Now, all of these are extraordinary and unprecedented activities. Never before have we had the capability of destroying ourselves, and therefore never before have we had the ethical and moral responsibility not to do so. A way of looking at the time we happen to inhabit is as follows: We started hundreds of thousands to millions of years ago as itinerant tribespersons, in which the fundamental loyalty was to a very small group, by contemporary standards. Typical hunter-gatherer groups are maybe a hundred people, so the typical person on the planet had an allegiance to a group of no more than a hundred or a few hundred people.

The names that many of these tribes give to themselves are touching in their narrowness. All over the world, people call themselves "the people," "the men," "the humans." And all those other tribes, they aren't people, they aren't men, they aren't humans. They are something else. Now, that doesn't mean that a state of constant warfare existed among these tribes, as Thomas Hobbes, for example, imagined. A significant fraction of those early groups, there is reason to think, were benign, calm, peace-loving, not interested in systematic, bureaucratized aggression, which is the function of states at a later time.

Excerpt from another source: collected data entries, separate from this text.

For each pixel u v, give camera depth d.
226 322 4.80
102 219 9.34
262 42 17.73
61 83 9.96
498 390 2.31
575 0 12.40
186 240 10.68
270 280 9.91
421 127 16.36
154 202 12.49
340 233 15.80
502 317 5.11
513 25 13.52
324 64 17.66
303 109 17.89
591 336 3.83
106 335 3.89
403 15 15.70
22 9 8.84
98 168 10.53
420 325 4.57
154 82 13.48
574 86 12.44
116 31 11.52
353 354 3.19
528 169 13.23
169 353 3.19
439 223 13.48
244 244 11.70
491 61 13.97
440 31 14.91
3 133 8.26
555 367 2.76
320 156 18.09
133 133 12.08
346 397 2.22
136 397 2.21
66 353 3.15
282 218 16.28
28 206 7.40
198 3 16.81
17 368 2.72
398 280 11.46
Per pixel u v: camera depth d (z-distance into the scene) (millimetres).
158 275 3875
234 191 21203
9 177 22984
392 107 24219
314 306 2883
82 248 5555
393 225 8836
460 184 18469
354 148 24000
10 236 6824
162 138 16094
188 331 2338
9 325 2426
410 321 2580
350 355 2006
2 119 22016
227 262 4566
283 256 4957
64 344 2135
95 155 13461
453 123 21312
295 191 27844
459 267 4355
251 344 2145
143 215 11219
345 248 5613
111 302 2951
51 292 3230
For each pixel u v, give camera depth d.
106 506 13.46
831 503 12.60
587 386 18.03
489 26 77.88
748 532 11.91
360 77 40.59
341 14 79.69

As time passed, groups have merged, sometimes voluntarily, sometimes involuntarily, and the unit to which personal identification and loyalties are due has grown. The sequence is known to all of those who take courses in the history of civilization at universities, in which we pass through allegiances to larger groups, to city-states, to settled nations, to empires. Today the typical person on the Earth is obviously a patchwork quilt of political, economic, ethnic, and religious identifications, owing allegiance to a group or groups consisting of a hundred million people or more. It's clear that there is a steady trend, if the trend continues, there will be a time, probably not so far in the future, when the average person's typical identification is with the human species, with everyone on Earth.

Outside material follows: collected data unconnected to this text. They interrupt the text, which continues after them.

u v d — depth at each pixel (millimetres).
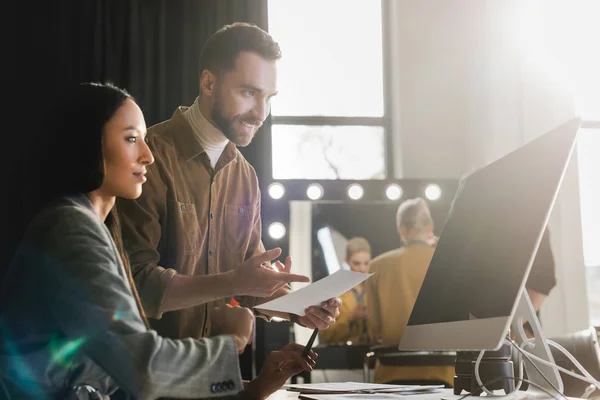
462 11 4438
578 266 4262
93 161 1184
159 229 1891
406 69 4355
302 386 1750
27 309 1074
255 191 2174
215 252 2061
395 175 4262
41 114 4055
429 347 1374
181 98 4141
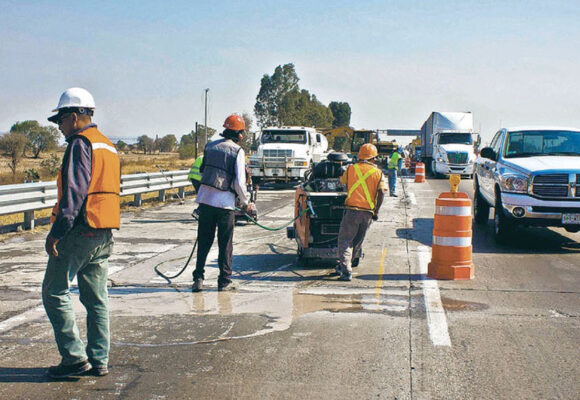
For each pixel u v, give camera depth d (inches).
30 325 225.0
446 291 277.7
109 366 181.8
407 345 199.9
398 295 270.1
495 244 422.6
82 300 173.5
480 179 520.1
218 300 263.3
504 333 213.2
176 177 746.8
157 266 340.5
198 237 279.7
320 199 324.5
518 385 166.6
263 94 3545.8
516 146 449.4
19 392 161.8
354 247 322.3
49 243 158.1
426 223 532.1
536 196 391.5
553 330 217.0
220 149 275.7
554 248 405.1
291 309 247.1
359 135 1670.8
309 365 181.8
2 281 299.4
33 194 471.5
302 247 331.0
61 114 167.2
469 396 159.2
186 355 191.5
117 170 170.9
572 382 168.9
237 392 161.8
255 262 353.7
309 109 3841.0
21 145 1667.1
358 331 215.8
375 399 157.3
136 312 243.6
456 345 200.1
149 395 159.9
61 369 170.9
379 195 302.2
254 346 199.9
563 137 453.4
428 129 1508.4
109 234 170.4
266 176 962.1
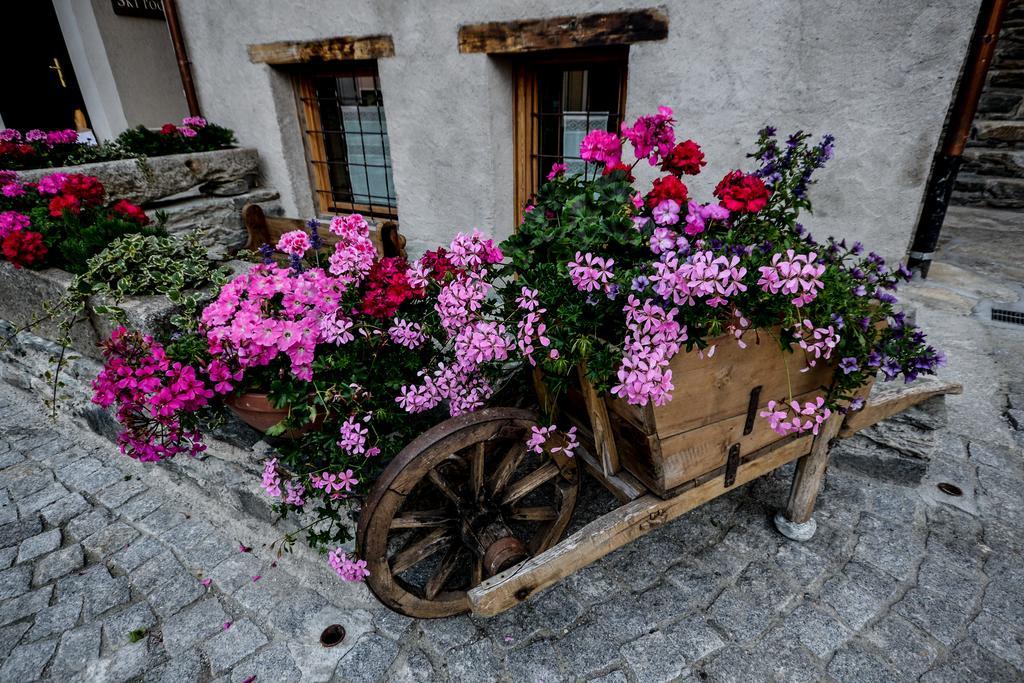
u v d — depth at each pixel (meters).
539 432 1.73
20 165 3.80
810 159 1.77
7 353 3.42
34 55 5.14
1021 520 2.23
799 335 1.41
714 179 2.69
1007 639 1.78
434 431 1.63
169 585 2.15
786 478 2.49
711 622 1.88
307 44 3.78
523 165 3.56
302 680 1.77
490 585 1.51
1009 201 6.11
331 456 1.76
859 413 1.99
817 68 2.27
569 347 1.50
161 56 5.34
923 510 2.30
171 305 2.16
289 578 2.15
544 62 3.16
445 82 3.30
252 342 1.60
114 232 2.60
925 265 4.10
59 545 2.37
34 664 1.87
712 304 1.30
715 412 1.56
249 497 2.35
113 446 3.00
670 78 2.62
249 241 3.30
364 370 1.73
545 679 1.73
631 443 1.59
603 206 1.62
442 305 1.67
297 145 4.48
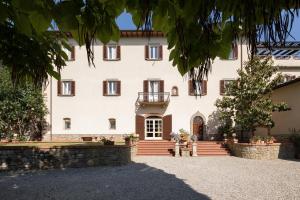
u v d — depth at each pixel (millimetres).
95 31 2002
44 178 12180
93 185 10609
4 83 23062
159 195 9070
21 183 11086
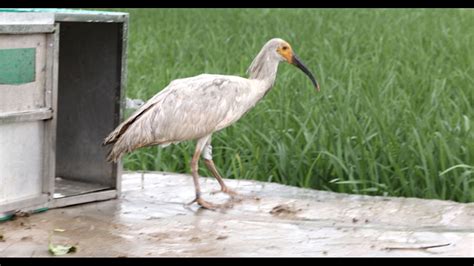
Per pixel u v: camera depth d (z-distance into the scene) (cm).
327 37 2661
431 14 3281
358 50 2420
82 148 1294
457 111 1567
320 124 1474
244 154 1483
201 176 1452
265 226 1130
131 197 1266
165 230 1105
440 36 2603
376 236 1092
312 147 1447
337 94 1717
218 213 1191
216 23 3089
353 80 1872
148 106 1190
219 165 1478
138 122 1180
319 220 1167
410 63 2178
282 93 1734
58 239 1062
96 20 1187
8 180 1130
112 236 1077
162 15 3372
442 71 2067
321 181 1409
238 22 3116
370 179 1384
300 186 1399
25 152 1145
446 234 1103
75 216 1158
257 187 1337
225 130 1543
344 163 1396
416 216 1188
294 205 1234
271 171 1431
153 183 1352
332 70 2019
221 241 1065
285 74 1902
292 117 1570
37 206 1162
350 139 1449
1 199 1125
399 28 2864
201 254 1016
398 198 1277
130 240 1063
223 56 2255
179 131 1191
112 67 1263
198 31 2820
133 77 1992
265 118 1587
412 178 1352
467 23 2948
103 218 1152
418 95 1770
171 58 2269
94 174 1285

The more we view the Earth from the outside, the more we come to see it as an exquisite, tiny world, everyone dependent upon everyone else, the sooner that general perception will come into being. Despite all the faults of international organizations, it is nevertheless striking in our time, in this century and the last few, but especially in this century, that organizations of global purview, involving essentially every nation on Earth, have grown up, have persisted, and we would, of course, not expect them to be perfect. Their imperfections are a function of the newness of the organization and the fact that human beings are imperfect. But it is a trend, a token, of the direction in which we are headed, provided we do not destroy ourselves.